(12/15/2009, 01:17 AM)bo198214 Wrote: Its because \( \frac{x^2}{2}<e^x \).
Thatswhy both Faulhaber sums are also in the < relation.
Thatswhy the sum of \( e^{\frac{x^2}{2}} \) and of \( e^{e^x} \) are also in this relation.
So then how come the series given in the original post
\( \sum_{n=0}^{x-1} e^{e^n} = x + \sum_{n=1}^{\infty} \frac{e^{nx} - 1}{n! \left(e^n - 1\right)} = -\left(\sum_{n=1}^{\infty} \frac{1}{n! \left(e^n - 1\right)}\right) + x + \left(\sum_{n=1}^{\infty} \frac{1}{n! \left(e^n - 1\right)} e^{nx}\right) \)
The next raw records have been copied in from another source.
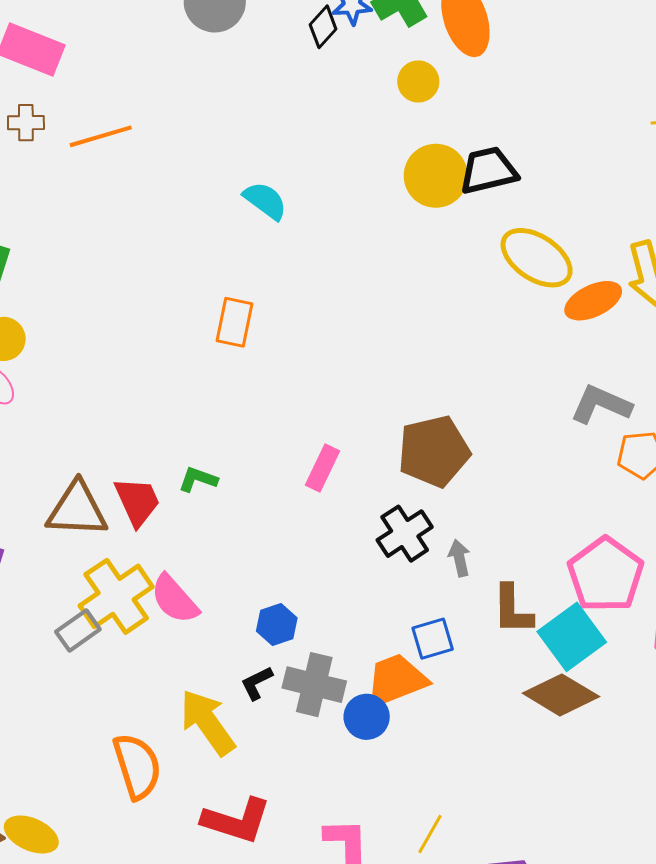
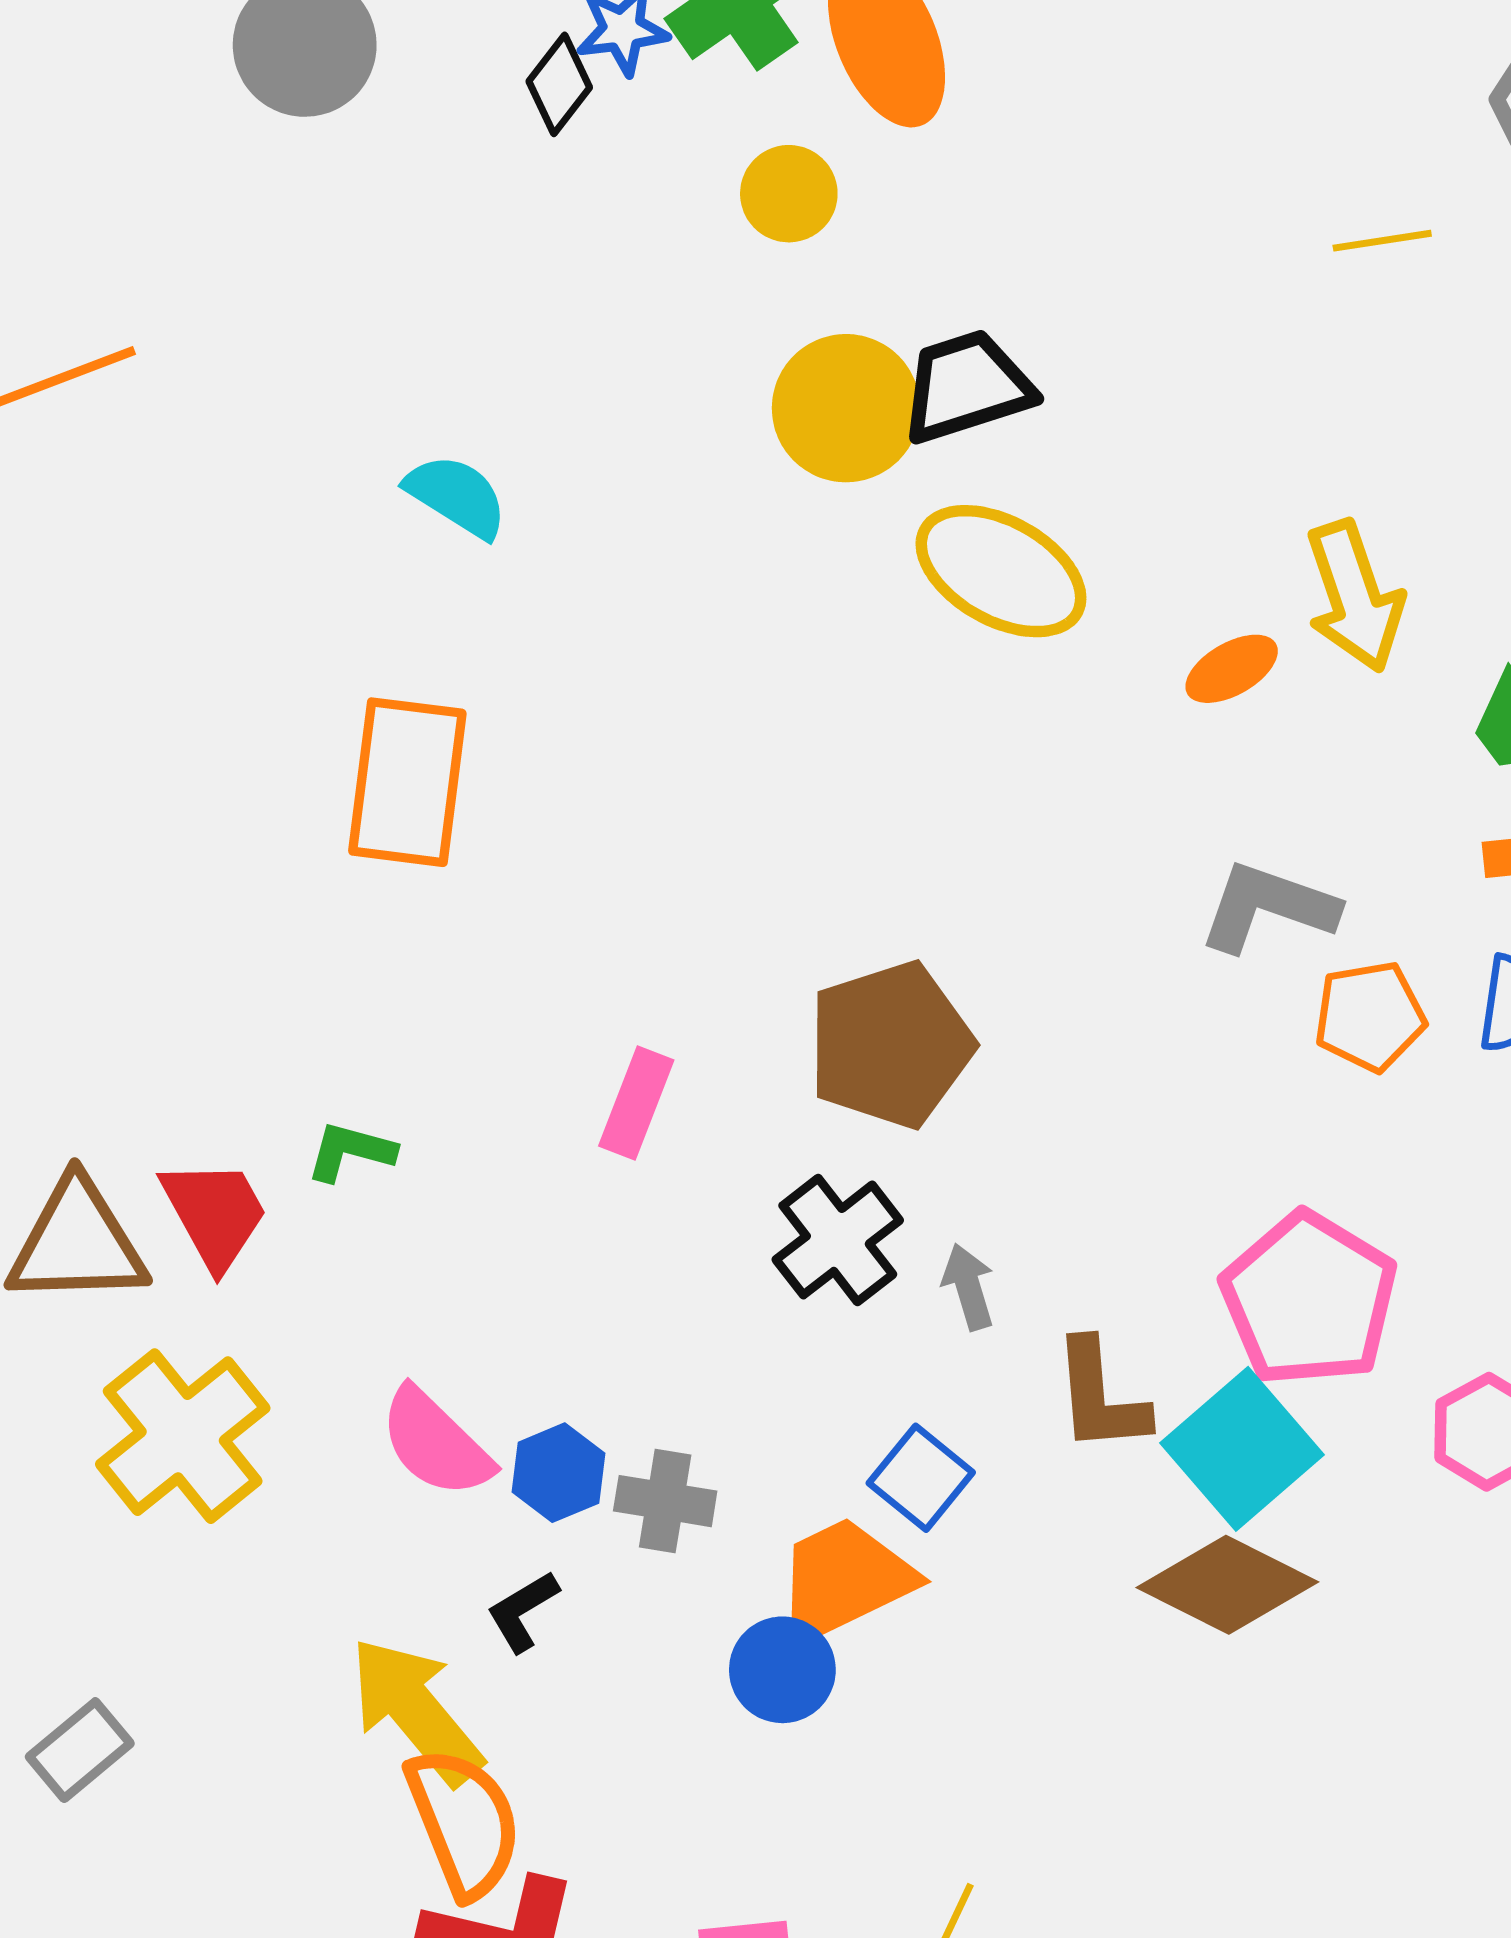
yellow ellipse: (537, 258) -> (1001, 571), moved
orange ellipse: (593, 301) -> (1232, 669), size x0.7
orange rectangle: (235, 322) -> (407, 782), size x1.5
pink semicircle: (175, 599) -> (436, 1443), moved
gray rectangle: (78, 630) -> (80, 1750), moved
blue square: (433, 639) -> (921, 1478), turned -30
gray cross: (314, 685) -> (665, 1501), moved, size x0.7
orange semicircle: (137, 766) -> (464, 1822), moved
looks to converge? In fact, the two series on the right can be proven to converge by applying the direct comparison test between these and the original series without its initial term, at a given x-value for the second series (the one that depends on x) and at \( x = 0 \) for the first (the one that sums to a constant independent of x). The original is known to converge because the radius of convergence of the exponential function's Taylor series is infinity and it is a simple substitution of a finite value (for finite x) into that series. So can you shoot down this proof? Unless you can claim
\( \sum_{n=0}^{x-1} e^{nx} = \frac{e^{nx} - 1}{e^n - 1} \)
is wrong or inconsistent with the Faulhaber formula. How would you do that?